Howard and I spent many hours traveling together in pursuit of my research. Through 
the many years, they have exercised much patience and tolerance while I endeavored 
with my research, writing, and publication of this work.

                                        Muriel Martens Hoffman

                   Township 25 North, Range 6 East
                   Of the Third Principal Meridian

Congressional Township 25 N., Range 6 E., was a six-mile square tract of thirty-six 
sections of land. It was mostly grassland, but in the northwestern corner there was 
a large grove of timber through which flowed a stream called Indian Creek. This 
stream wound northward and eventually flowed into the Vermillion River, and it 
into the Illinois River.

A ridge of land from the adjoining township to the west crossed the center of the 
township. South of this ridge was a swampy area called a slough. The waterway that 
went through this slough was Henline Creek, named for the Henline brothers who had 
settled in the timber where that creek joined the Mackinaw River.

Township 25 became politically divided. The south half became part of McLean County 
when it was created in December 1830. The north half was included in Livingston 
County when it was organized in 1837.

Valentine Martin Darnall, a native of Virginia, then later a resident of 
Boonesborough, Boone County, Kentucky, emigrated to Pleasant Hill along the Mackinaw 
River.
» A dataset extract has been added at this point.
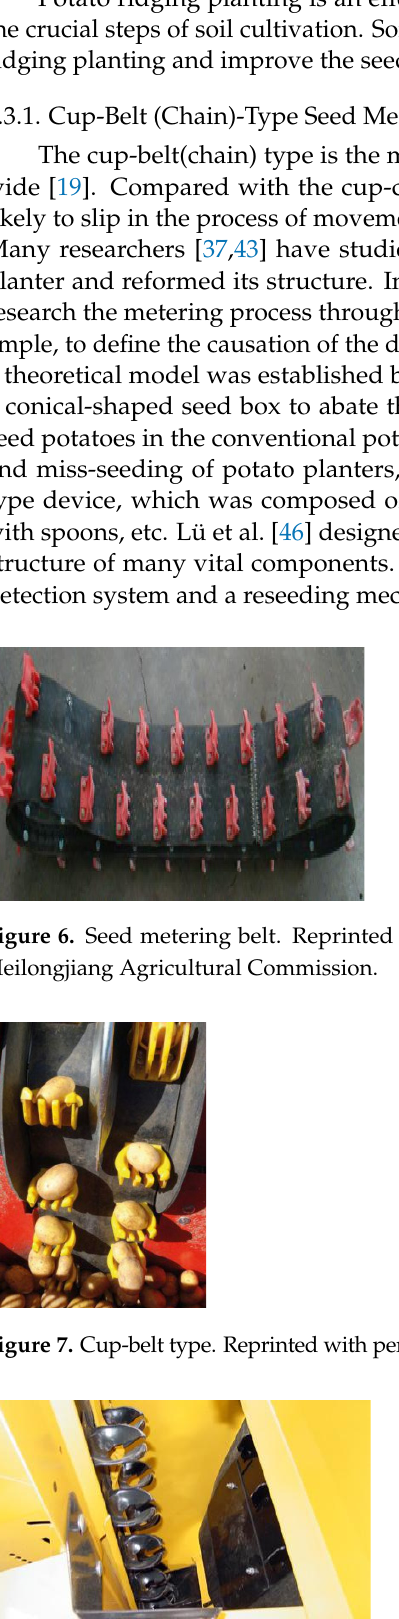
Figure 8. Cup-chain type. Reprinted with permission from ref. [50]. Copyright 2021 Double L In- dustries.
On October 27, 1830, he moved his family about ten miles northeast to a spot 
in the timber along Indian Creek. He cut timber into logs and boards, and on November 
1, raised his first cabin. He had three brother-in-laws from the settlement on the 
Mackinaw who probably came to help raise the cabin. The family survived the winter 
of the "Big Snow". The story of his experiences has been recorded in the Livingston 
County history books.

William Spence, a Kentucky native, came from Indiana to the "Grove" in 1831. Claims 
were made by Hugh Steers of Kentucky, and Jeremiah Travis and James Cooper, of 
Tennessee in 1834. Spencer Cates joined these settlers in 1835-36, and Benjamin 
Hieronymus in 1839, followed by Decatur Veatch. All of these settlers were from 
Kentucky. Charles and Thomas Jones and Orin Phelps from New Jersey first located 
to the east, then joined the others at the "Grove" by then called Indian Grove. 
It would be much later, in 1854, that the first settlers claimed the grassland 
along the ridge.

John Darnall was appointed Postmaster at Indian Grove on February 10, 1846. He 
remained in charge until the post office was discontinued on February 20, 1859.
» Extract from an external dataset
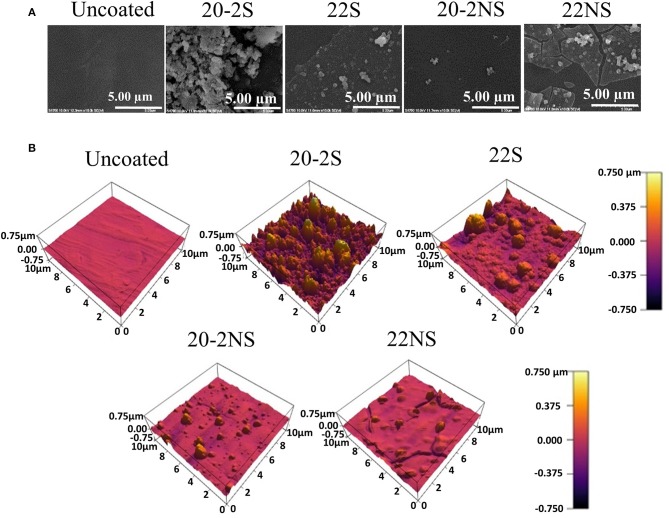
FE-SEM (A) and AFM images (B) of uncoated mesh and PDA-coated meshes.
When Livingston County adopted township organization in 1857, the county 
commissioners appointed John Darnall, Robert Thompson and Absalom Hallam, as 
commissioners to lay out this county into townships. In 1858 they gave the 
inhabitants of each township notice that they would meet with them and give 
them the opportunity to name the towns in which they resided. Township 25, 
Range 6 & 7 met at Walton's schoolhouse on February 6, 1858 and selected the 
name Belle Prairie for their township.

The southern eighteen sections of Township 25 N. plus all of Township 24 N., 
Range 6. F. (McLean County) became one political unit in April 1858. They 
elected officials and chose the name of Cropsey for their township.